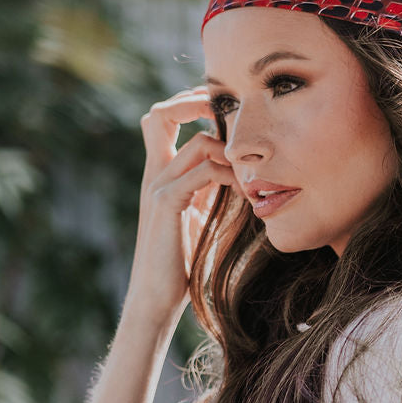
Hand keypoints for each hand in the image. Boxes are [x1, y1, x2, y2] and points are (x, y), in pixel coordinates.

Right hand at [125, 88, 242, 323]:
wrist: (155, 298)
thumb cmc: (178, 262)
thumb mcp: (194, 215)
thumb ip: (204, 190)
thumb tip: (233, 172)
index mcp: (158, 174)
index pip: (162, 119)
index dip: (186, 104)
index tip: (218, 110)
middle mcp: (153, 174)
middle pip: (162, 114)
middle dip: (196, 103)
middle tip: (230, 116)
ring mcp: (157, 188)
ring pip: (196, 142)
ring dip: (230, 150)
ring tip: (248, 172)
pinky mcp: (167, 205)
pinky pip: (203, 171)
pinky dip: (228, 174)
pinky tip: (242, 191)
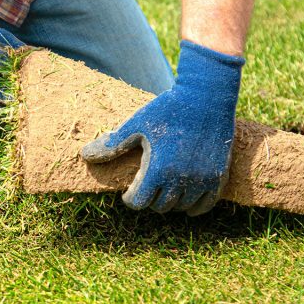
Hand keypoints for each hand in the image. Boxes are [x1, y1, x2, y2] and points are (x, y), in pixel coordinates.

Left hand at [81, 40, 243, 214]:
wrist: (207, 96)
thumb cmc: (168, 108)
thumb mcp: (137, 123)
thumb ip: (113, 144)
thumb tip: (85, 155)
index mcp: (158, 169)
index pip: (139, 202)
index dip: (131, 198)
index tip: (129, 192)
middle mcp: (180, 179)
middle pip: (160, 206)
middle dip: (150, 199)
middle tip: (146, 187)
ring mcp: (202, 180)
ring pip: (181, 207)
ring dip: (170, 202)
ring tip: (164, 189)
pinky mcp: (218, 177)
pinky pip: (204, 205)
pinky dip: (193, 207)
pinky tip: (185, 200)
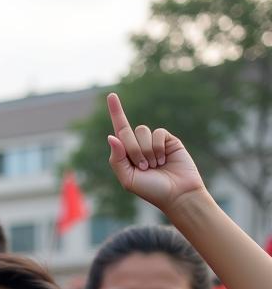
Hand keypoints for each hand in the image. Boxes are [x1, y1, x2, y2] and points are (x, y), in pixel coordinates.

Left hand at [106, 93, 205, 213]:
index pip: (119, 130)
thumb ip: (117, 159)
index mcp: (126, 155)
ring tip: (154, 165)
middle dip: (133, 150)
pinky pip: (158, 132)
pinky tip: (163, 159)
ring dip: (146, 150)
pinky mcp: (168, 139)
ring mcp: (153, 141)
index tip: (111, 95)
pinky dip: (157, 146)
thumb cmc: (150, 190)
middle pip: (126, 133)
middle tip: (143, 167)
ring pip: (142, 131)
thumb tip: (111, 136)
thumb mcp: (128, 179)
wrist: (176, 193)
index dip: (116, 112)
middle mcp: (138, 146)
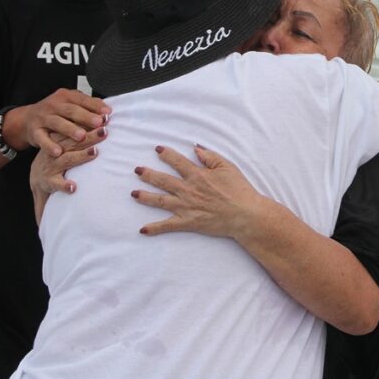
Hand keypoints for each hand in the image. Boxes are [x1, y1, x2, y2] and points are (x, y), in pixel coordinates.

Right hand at [12, 89, 110, 156]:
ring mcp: (43, 118)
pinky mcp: (35, 132)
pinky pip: (41, 139)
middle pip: (70, 110)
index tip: (108, 113)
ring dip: (69, 129)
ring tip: (82, 137)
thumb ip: (87, 105)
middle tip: (99, 123)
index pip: (81, 99)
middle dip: (85, 117)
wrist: (27, 119)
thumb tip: (107, 109)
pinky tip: (58, 152)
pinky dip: (49, 146)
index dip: (95, 105)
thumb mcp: (70, 105)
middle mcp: (53, 106)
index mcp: (64, 97)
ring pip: (56, 123)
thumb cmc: (55, 113)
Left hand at [30, 127, 106, 224]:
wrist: (36, 165)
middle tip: (95, 152)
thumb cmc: (45, 186)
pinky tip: (101, 121)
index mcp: (47, 181)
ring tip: (104, 132)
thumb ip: (44, 214)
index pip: (54, 184)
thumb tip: (43, 236)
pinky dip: (86, 126)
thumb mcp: (43, 200)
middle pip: (65, 160)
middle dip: (80, 156)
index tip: (73, 188)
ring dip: (88, 137)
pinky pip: (73, 130)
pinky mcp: (60, 137)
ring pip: (71, 142)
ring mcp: (57, 148)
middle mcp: (51, 164)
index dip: (62, 186)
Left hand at [132, 145, 266, 237]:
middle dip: (148, 174)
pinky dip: (154, 228)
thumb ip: (209, 157)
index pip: (177, 162)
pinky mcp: (188, 222)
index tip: (158, 149)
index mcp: (197, 175)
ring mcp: (186, 206)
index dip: (166, 154)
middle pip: (163, 180)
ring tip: (133, 194)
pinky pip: (168, 225)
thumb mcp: (227, 167)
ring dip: (146, 197)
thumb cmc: (239, 189)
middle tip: (137, 170)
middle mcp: (188, 189)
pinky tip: (142, 229)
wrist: (245, 214)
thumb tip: (195, 148)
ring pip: (161, 200)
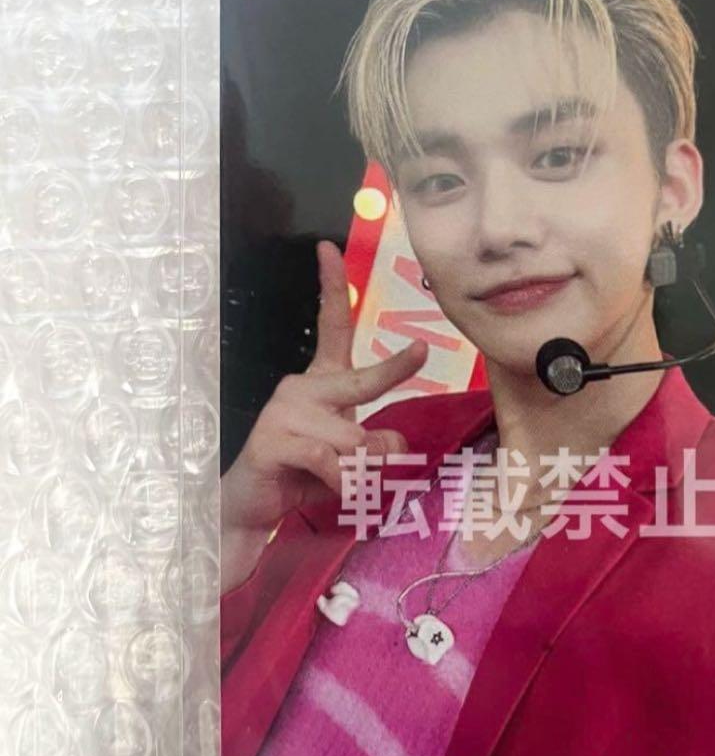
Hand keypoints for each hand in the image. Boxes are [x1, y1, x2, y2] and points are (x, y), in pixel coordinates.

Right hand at [221, 240, 428, 591]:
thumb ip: (377, 444)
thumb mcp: (351, 458)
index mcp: (319, 382)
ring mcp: (283, 412)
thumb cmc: (304, 475)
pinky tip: (325, 489)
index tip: (330, 246)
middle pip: (359, 380)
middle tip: (420, 351)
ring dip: (360, 468)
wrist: (252, 509)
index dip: (331, 287)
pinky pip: (328, 460)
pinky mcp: (272, 441)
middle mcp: (299, 387)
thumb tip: (395, 443)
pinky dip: (339, 483)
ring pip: (352, 437)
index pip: (330, 327)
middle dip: (392, 369)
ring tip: (341, 482)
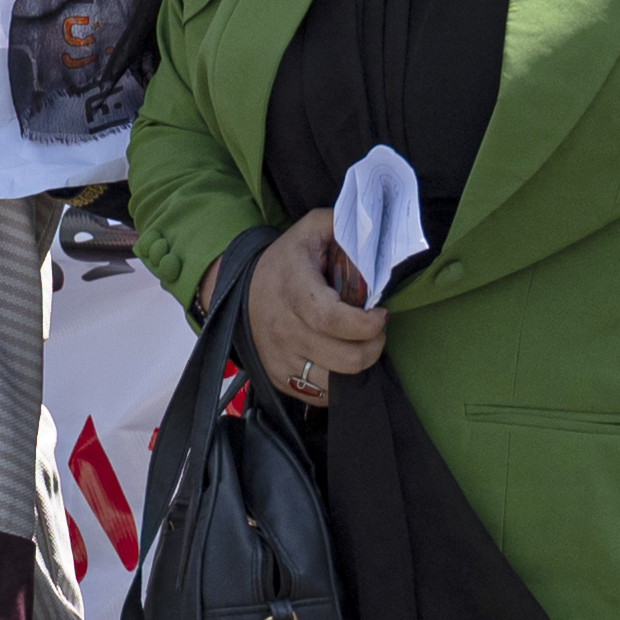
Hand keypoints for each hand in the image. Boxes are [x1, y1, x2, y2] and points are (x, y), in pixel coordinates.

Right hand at [245, 215, 387, 402]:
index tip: (381, 315)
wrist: (237, 289)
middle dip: (373, 348)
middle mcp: (285, 329)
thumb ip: (342, 223)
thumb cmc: (285, 261)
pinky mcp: (279, 378)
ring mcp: (280, 358)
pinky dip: (338, 385)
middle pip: (343, 358)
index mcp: (294, 291)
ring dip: (358, 368)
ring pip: (334, 383)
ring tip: (362, 347)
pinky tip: (342, 362)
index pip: (333, 319)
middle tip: (377, 333)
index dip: (366, 324)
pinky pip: (318, 396)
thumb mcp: (310, 230)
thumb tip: (375, 227)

▸ Your task: Each line that includes the string "Left" should be copied from the data.

▸ Solution:
Left hand at [81, 40, 243, 214]:
Left hand at [106, 93, 205, 213]:
Left hand at [30, 127, 106, 224]:
Left hand at [132, 145, 266, 237]:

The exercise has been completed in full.